Methods: We collected information on device coatings, pre-clinical, and clinical studies using international databases (PUBMED, Embase, Medline, Google Scholar). We stratified our search criteria using the keywords “phosphorylcholine”, “PMEA”, “hydrophilic polymer coating”, “Pipeline Shield”, “FREDX”, “p64.”
Results: The hydrophilic surface modifications - phosphorylcholine, PMEA, and HPC - are effective in enhancing hemocompatibility and are proven in reducing thrombin deposition, inflammatory mediators, and allowing for neo-intimal hyperplasia in pre-clinical studies. Clinical studies for Pipeline Flex Shield Technology (PED-SHIELD) and p64-MW-HPC suggest excellent periprocedural and postprocedural outcomes, with minimal thromboembolic complications. The coating technologies each utilize water to create a barrier which can enhance navigability. In addition, each technology has a unique composition of water and must balance promoting hemocompatibility while minimizing interference with endothelial formation.

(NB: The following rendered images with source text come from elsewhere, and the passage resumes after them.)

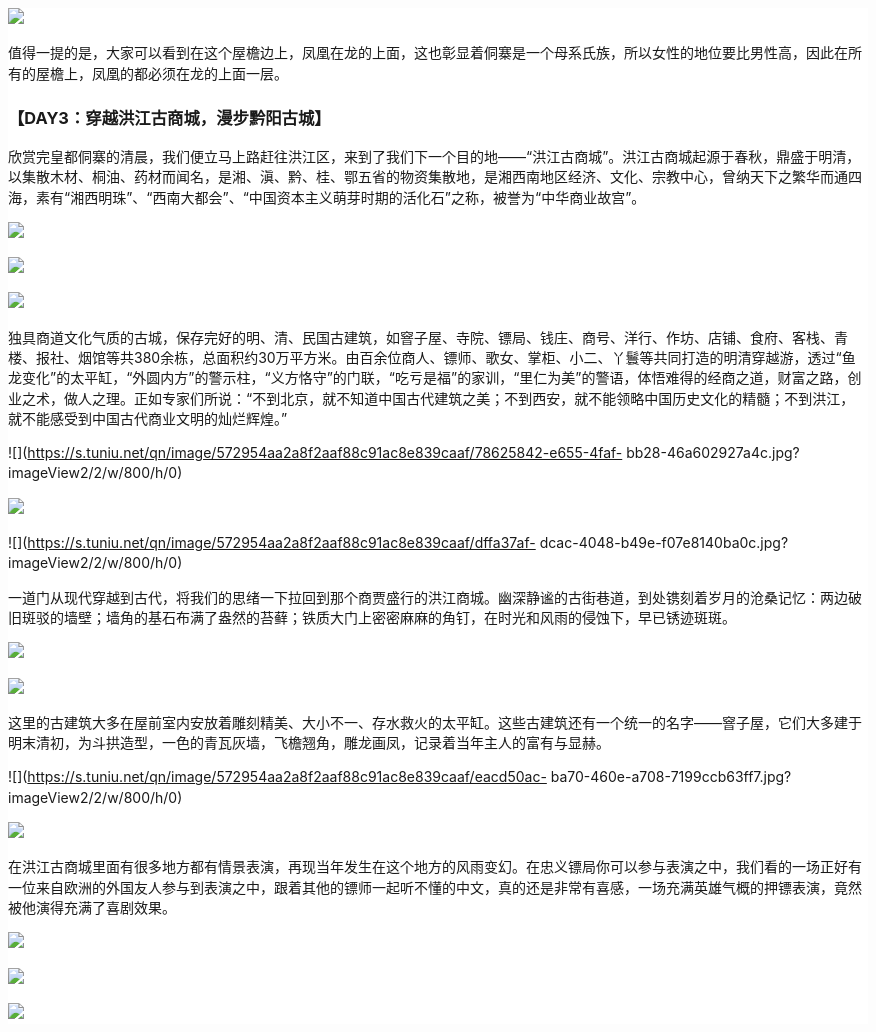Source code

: ![](https://s.tuniu.net/qn/image/572954aa2a8f2aaf88c91ac8e839caaf/b1e1bfd5-27fd-4999-8841-f662e4a2403f.jpg?imageView2/2/w/800/h/0)

值得一提的是，大家可以看到在这个屋檐边上，凤凰在龙的上面，这也彰显着侗寨是一个母系氏族，所以女性的地位要比男性高，因此在所有的屋檐上，凤凰的都必须在龙的上面一层。

### 【DAY3：穿越洪江古商城，漫步黔阳古城】

欣赏完皇都侗寨的清晨，我们便立马上路赶往洪江区，来到了我们下一个目的地——“洪江古商城”。洪江古商城起源于春秋，鼎盛于明清，以集散木材、桐油、药材而闻名，是湘、滇、黔、桂、鄂五省的物资集散地，是湘西南地区经济、文化、宗教中心，曾纳天下之繁华而通四海，素有“湘西明珠”、“西南大都会”、“中国资本主义萌芽时期的活化石”之称，被誉为“中华商业故宫”。

![](https://s.tuniu.net/qn/image/572954aa2a8f2aaf88c91ac8e839caaf/a9aaa3e4-89fb-4807-8a05-1fc36ed5b7cd.jpg?imageView2/2/w/800/h/0)

![](https://s.tuniu.net/qn/image/572954aa2a8f2aaf88c91ac8e839caaf/8b121708-4280-41a1-b83d-12f8f3d9a385.jpg?imageView2/2/w/800/h/0)

![](https://s.tuniu.net/qn/image/572954aa2a8f2aaf88c91ac8e839caaf/f0531a3c-55d6-40f4-aa9e-442a5b32e122.jpg?imageView2/2/w/800/h/0)

独具商道文化气质的古城，保存完好的明、清、民国古建筑，如窨子屋、寺院、镖局、钱庄、商号、洋行、作坊、店铺、食府、客栈、青楼、报社、烟馆等共380余栋，总面积约30万平方米。由百余位商人、镖师、歌女、掌柜、小二、丫鬟等共同打造的明清穿越游，透过“鱼龙变化”的太平缸，“外圆内方”的警示柱，“义方恪守”的门联，“吃亏是福”的家训，“里仁为美”的警语，体悟难得的经商之道，财富之路，创业之术，做人之理。正如专家们所说：“不到北京，就不知道中国古代建筑之美；不到西安，就不能领略中国历史文化的精髓；不到洪江，就不能感受到中国古代商业文明的灿烂辉煌。”

![](https://s.tuniu.net/qn/image/572954aa2a8f2aaf88c91ac8e839caaf/78625842-e655-4faf-
bb28-46a602927a4c.jpg?imageView2/2/w/800/h/0)

![](https://s.tuniu.net/qn/image/572954aa2a8f2aaf88c91ac8e839caaf/2cba9045-dac7-4a9e-93b8-9f9a9e73f189.jpg?imageView2/2/w/800/h/0)

![](https://s.tuniu.net/qn/image/572954aa2a8f2aaf88c91ac8e839caaf/dffa37af-
dcac-4048-b49e-f07e8140ba0c.jpg?imageView2/2/w/800/h/0)

一道门从现代穿越到古代，将我们的思绪一下拉回到那个商贾盛行的洪江商城。幽深静谧的古街巷道，到处镌刻着岁月的沧桑记忆：两边破旧斑驳的墙壁；墙角的基石布满了盎然的苔藓；铁质大门上密密麻麻的角钉，在时光和风雨的侵蚀下，早已锈迹斑斑。

![](https://s.tuniu.net/qn/image/572954aa2a8f2aaf88c91ac8e839caaf/33b25db8-2bff-46e8-96ee-84eb55b51e6e.jpg?imageView2/2/w/800/h/0)

![](https://s.tuniu.net/qn/image/572954aa2a8f2aaf88c91ac8e839caaf/02d3e600-84cd-4947-add5-b83c18e634e9.jpg?imageView2/2/w/800/h/0)

这里的古建筑大多在屋前室内安放着雕刻精美、大小不一、存水救火的太平缸。这些古建筑还有一个统一的名字——窨子屋，它们大多建于明末清初，为斗拱造型，一色的青瓦灰墙，飞檐翘角，雕龙画凤，记录着当年主人的富有与显赫。

![](https://s.tuniu.net/qn/image/572954aa2a8f2aaf88c91ac8e839caaf/eacd50ac-
ba70-460e-a708-7199ccb63ff7.jpg?imageView2/2/w/800/h/0)

![](https://s.tuniu.net/qn/image/572954aa2a8f2aaf88c91ac8e839caaf/d79213e4-7dcc-4e6b-bdaa-59d8caaed45e.jpg?imageView2/2/w/800/h/0)

在洪江古商城里面有很多地方都有情景表演，再现当年发生在这个地方的风雨变幻。在忠义镖局你可以参与表演之中，我们看的一场正好有一位来自欧洲的外国友人参与到表演之中，跟着其他的镖师一起听不懂的中文，真的还是非常有喜感，一场充满英雄气概的押镖表演，竟然被他演得充满了喜剧效果。

![](https://s.tuniu.net/qn/image/572954aa2a8f2aaf88c91ac8e839caaf/e418edd7-73fa-4d4c-b6e0-98494a98a93c.jpg?imageView2/2/w/800/h/0)

![](https://s.tuniu.net/qn/image/572954aa2a8f2aaf88c91ac8e839caaf/8636b8c5-b8ce-4aa2-813c-e4ce1c978497.jpg?imageView2/2/w/800/h/0)

![](https://s.tuniu.net/qn/image/572954aa2a8f2aaf88c91ac8e839caaf/caf8d746-8dfb-4044-8bf8-b3f9caaa1784.jpg?imageView2/2/w/800/h/0)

Conclusion : Each major coating has a unique chemical composition and mechanism that should be taken into consideration during device selection for treatment. Each coating technology is effective as demonstrated by pre-clinical studies, and PED-SHIELD and p64-MW-HPC have been found to be safe and effective in clinical studies, with further research needed to evaluate ruptured aneurysm FD treatment with single antiplatelet therapy (SAPT). FREDX needs further clinical studies to assess safety and efficacy.